In this talk we will discuss the issues concerning data management for environmental monitoring of moving phenomena in continuous media. Specifically, we will concentrate on three topics: non-Newtonian notions of time, measurement units, and the need for better spatio-temporal data models, such as fiber bundle data models to model vector field data.

Classical temporal data modeling for databases has invoked a Newtonian conception of time, with the notion of universal simultaneous time. Einstein's theory of relativity has supplanted the earlier Newtonian model of time among physicists, astronomers, and now GPS users. We will discuss why and how this matters for DBMS systems.

Most contemporary DBMS systems, query languages, etc. entirely ignore issues of measurement units failing to adequately support many sensor based applications. We will discuss some measurement unit issues and dimensional analysis and suggest that they be incorporated into our type systems for DBMSs.

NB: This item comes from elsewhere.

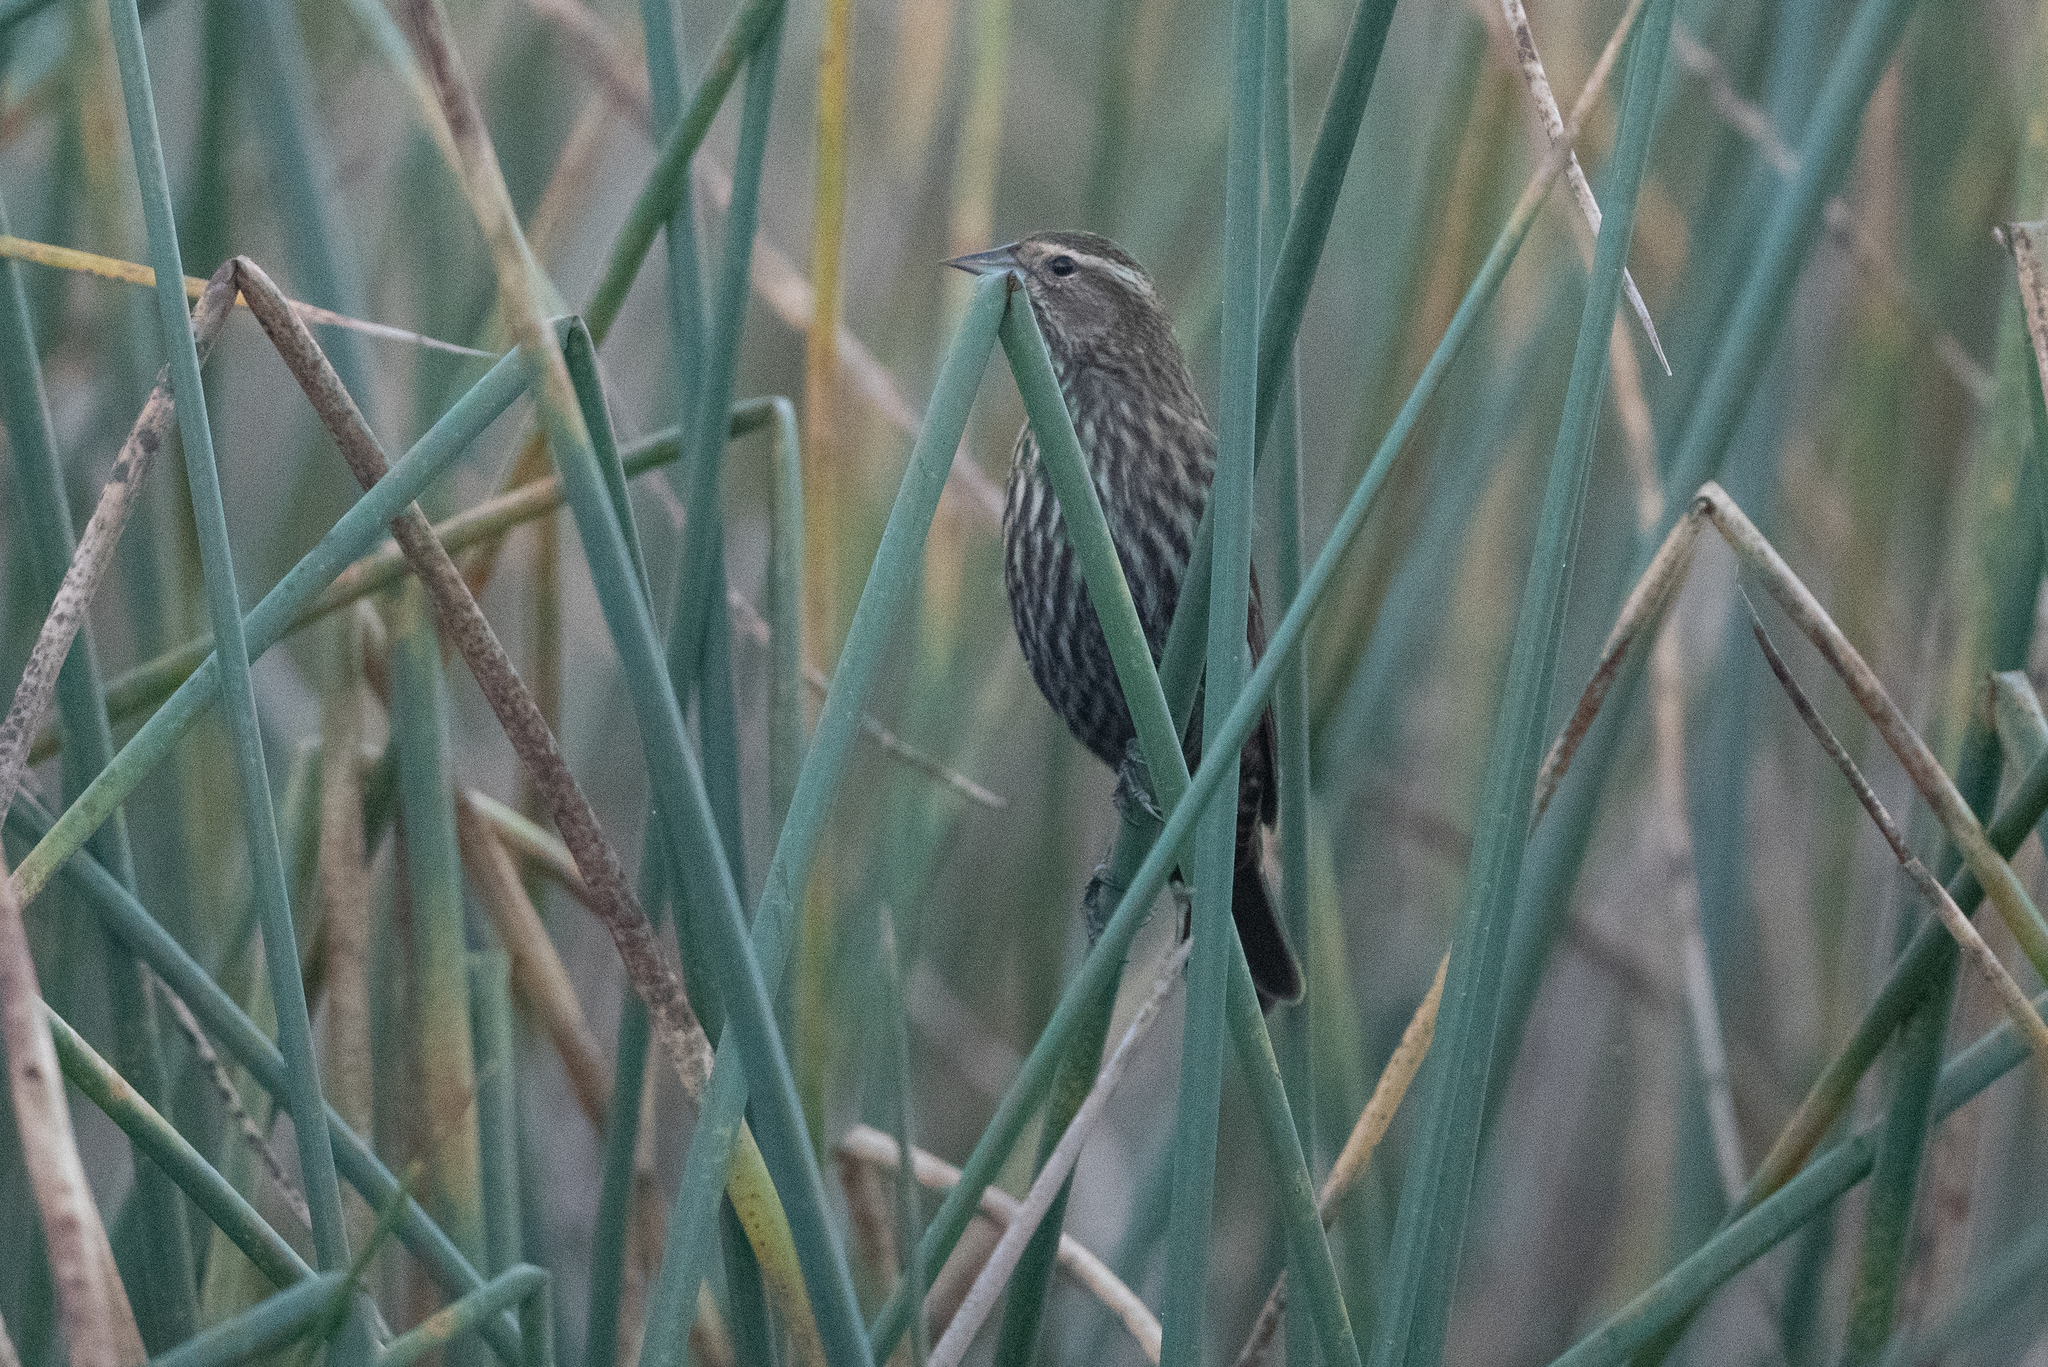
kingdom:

We note that conventional DBMSs (relational, object oriented, OLAP, and XML) are built from collections of discrete things (tuples, objects, "facts", or trees). However, for many applications, such as weather forecasting, climate simulations, oceanography, water pollution studies, astrophysics, and other fluid dynamics applications, such collections of discrete objects (e.g., sets) are not an appropriate data model. Common to many of these applications is the notion of vector field data (such as velocity fields for wind or ocean currents). It hardly makes sense to talk about interpolation in classical data models of collections of discrete objects. We will recount some of the basic ideas of fiber bundle data models, first investigated by Lloyd Treinish at IBM for data visualization applications. Variations of such data models have sometimes been referred to as vector bundle data models or as sheaf data models.

We summarize by suggesting that sensor data management for environmental monitoring of fluid dynamics phenomena (weather, climate, oceanography, etc.) is an area of growing importance, rapidly growing data sets, and in need of considerable development of better data management technology. We will then discuss a number of funding opportunities at National Science Foundation that support such research.